Please edit the records below, replacing every "Neumarkt" with "Regensburg" and leaving everything else unchanged.

[Stored data entries]

------------------------------------------------------------

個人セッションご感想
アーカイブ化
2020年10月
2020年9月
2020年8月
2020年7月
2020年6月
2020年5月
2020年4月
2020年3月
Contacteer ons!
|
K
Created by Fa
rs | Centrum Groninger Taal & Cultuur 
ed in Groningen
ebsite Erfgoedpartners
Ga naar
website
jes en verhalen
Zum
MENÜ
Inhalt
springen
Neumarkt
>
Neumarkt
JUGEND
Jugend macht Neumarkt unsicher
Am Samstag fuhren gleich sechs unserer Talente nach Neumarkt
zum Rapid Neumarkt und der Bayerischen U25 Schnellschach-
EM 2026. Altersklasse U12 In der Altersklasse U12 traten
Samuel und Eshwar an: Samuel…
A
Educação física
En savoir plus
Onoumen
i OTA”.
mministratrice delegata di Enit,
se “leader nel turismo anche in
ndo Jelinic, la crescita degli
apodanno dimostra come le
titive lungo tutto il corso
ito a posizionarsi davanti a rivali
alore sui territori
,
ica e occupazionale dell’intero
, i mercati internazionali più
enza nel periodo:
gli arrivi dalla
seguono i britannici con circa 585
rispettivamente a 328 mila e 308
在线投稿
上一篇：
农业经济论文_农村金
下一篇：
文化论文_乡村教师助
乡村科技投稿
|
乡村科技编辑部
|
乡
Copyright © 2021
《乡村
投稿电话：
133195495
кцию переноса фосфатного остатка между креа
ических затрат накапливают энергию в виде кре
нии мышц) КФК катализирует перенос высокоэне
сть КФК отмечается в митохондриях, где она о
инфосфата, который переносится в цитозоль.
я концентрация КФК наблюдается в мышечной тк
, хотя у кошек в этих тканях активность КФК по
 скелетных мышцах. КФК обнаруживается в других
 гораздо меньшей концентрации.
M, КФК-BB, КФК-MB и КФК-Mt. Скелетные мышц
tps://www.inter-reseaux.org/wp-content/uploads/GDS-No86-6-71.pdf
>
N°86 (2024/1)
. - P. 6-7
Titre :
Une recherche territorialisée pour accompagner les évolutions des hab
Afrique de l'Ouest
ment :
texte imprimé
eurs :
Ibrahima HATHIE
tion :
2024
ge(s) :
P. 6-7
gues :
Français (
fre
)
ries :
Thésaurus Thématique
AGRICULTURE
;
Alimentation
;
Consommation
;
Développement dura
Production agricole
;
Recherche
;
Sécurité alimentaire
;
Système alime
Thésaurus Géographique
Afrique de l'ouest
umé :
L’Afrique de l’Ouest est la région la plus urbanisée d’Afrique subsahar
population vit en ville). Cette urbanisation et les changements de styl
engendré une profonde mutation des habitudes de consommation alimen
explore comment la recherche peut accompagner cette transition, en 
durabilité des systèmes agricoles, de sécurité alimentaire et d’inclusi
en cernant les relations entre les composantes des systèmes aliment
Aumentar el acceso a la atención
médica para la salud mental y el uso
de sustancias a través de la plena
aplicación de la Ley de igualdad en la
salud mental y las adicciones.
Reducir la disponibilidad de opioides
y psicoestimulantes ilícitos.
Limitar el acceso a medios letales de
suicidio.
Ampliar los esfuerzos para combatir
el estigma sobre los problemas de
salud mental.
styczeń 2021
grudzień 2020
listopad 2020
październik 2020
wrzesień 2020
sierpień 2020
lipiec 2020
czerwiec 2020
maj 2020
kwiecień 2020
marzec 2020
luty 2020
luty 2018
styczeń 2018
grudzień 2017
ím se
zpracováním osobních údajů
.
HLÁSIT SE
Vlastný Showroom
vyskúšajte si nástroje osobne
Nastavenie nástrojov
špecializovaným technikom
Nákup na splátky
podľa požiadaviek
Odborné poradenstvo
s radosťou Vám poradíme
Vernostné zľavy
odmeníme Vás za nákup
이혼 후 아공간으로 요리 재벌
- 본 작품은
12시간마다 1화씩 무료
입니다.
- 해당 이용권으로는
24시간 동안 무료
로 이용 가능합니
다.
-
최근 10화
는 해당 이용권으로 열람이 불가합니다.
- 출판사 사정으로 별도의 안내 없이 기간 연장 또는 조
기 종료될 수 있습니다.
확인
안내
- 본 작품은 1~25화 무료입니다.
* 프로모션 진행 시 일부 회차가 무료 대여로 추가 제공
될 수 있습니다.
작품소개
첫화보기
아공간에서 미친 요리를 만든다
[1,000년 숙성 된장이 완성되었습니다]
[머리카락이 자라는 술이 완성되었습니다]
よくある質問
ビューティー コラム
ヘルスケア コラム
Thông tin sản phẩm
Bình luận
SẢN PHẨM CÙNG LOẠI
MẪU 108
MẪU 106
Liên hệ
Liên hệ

------------------------------------------------------------

### FINISHED TASK
個人セッションご感想
アーカイブ化
2020年10月
2020年9月
2020年8月
2020年7月
2020年6月
2020年5月
2020年4月
2020年3月
Contacteer ons!
|
K
Created by Fa
rs | Centrum Groninger Taal & Cultuur 
ed in Groningen
ebsite Erfgoedpartners
Ga naar
website
jes en verhalen
Zum
MENÜ
Inhalt
springen
Regensburg
>
Regensburg
JUGEND
Jugend macht Regensburg unsicher
Am Samstag fuhren gleich sechs unserer Talente nach Regensburg
zum Rapid Regensburg und der Bayerischen U25 Schnellschach-
EM 2026. Altersklasse U12 In der Altersklasse U12 traten
Samuel und Eshwar an: Samuel…
A
Educação física
En savoir plus
Onoumen
i OTA”.
mministratrice delegata di Enit,
se “leader nel turismo anche in
ndo Jelinic, la crescita degli
apodanno dimostra come le
titive lungo tutto il corso
ito a posizionarsi davanti a rivali
alore sui territori
,
ica e occupazionale dell’intero
, i mercati internazionali più
enza nel periodo:
gli arrivi dalla
seguono i britannici con circa 585
rispettivamente a 328 mila e 308
在线投稿
上一篇：
农业经济论文_农村金
下一篇：
文化论文_乡村教师助
乡村科技投稿
|
乡村科技编辑部
|
乡
Copyright © 2021
《乡村
投稿电话：
133195495
кцию переноса фосфатного остатка между креа
ических затрат накапливают энергию в виде кре
нии мышц) КФК катализирует перенос высокоэне
сть КФК отмечается в митохондриях, где она о
инфосфата, который переносится в цитозоль.
я концентрация КФК наблюдается в мышечной тк
, хотя у кошек в этих тканях активность КФК по
 скелетных мышцах. КФК обнаруживается в других
 гораздо меньшей концентрации.
M, КФК-BB, КФК-MB и КФК-Mt. Скелетные мышц
tps://www.inter-reseaux.org/wp-content/uploads/GDS-No86-6-71.pdf
>
N°86 (2024/1)
. - P. 6-7
Titre :
Une recherche territorialisée pour accompagner les évolutions des hab
Afrique de l'Ouest
ment :
texte imprimé
eurs :
Ibrahima HATHIE
tion :
2024
ge(s) :
P. 6-7
gues :
Français (
fre
)
ries :
Thésaurus Thématique
AGRICULTURE
;
Alimentation
;
Consommation
;
Développement dura
Production agricole
;
Recherche
;
Sécurité alimentaire
;
Système alime
Thésaurus Géographique
Afrique de l'ouest
umé :
L’Afrique de l’Ouest est la région la plus urbanisée d’Afrique subsahar
population vit en ville). Cette urbanisation et les changements de styl
engendré une profonde mutation des habitudes de consommation alimen
explore comment la recherche peut accompagner cette transition, en 
durabilité des systèmes agricoles, de sécurité alimentaire et d’inclusi
en cernant les relations entre les composantes des systèmes aliment
Aumentar el acceso a la atención
médica para la salud mental y el uso
de sustancias a través de la plena
aplicación de la Ley de igualdad en la
salud mental y las adicciones.
Reducir la disponibilidad de opioides
y psicoestimulantes ilícitos.
Limitar el acceso a medios letales de
suicidio.
Ampliar los esfuerzos para combatir
el estigma sobre los problemas de
salud mental.
styczeń 2021
grudzień 2020
listopad 2020
październik 2020
wrzesień 2020
sierpień 2020
lipiec 2020
czerwiec 2020
maj 2020
kwiecień 2020
marzec 2020
luty 2020
luty 2018
styczeń 2018
grudzień 2017
ím se
zpracováním osobních údajů
.
HLÁSIT SE
Vlastný Showroom
vyskúšajte si nástroje osobne
Nastavenie nástrojov
špecializovaným technikom
Nákup na splátky
podľa požiadaviek
Odborné poradenstvo
s radosťou Vám poradíme
Vernostné zľavy
odmeníme Vás za nákup
이혼 후 아공간으로 요리 재벌
- 본 작품은
12시간마다 1화씩 무료
입니다.
- 해당 이용권으로는
24시간 동안 무료
로 이용 가능합니
다.
-
최근 10화
는 해당 이용권으로 열람이 불가합니다.
- 출판사 사정으로 별도의 안내 없이 기간 연장 또는 조
기 종료될 수 있습니다.
확인
안내
- 본 작품은 1~25화 무료입니다.
* 프로모션 진행 시 일부 회차가 무료 대여로 추가 제공
될 수 있습니다.
작품소개
첫화보기
아공간에서 미친 요리를 만든다
[1,000년 숙성 된장이 완성되었습니다]
[머리카락이 자라는 술이 완성되었습니다]
よくある質問
ビューティー コラム
ヘルスケア コラム
Thông tin sản phẩm
Bình luận
SẢN PHẨM CÙNG LOẠI
MẪU 108
MẪU 106
Liên hệ
Liên hệ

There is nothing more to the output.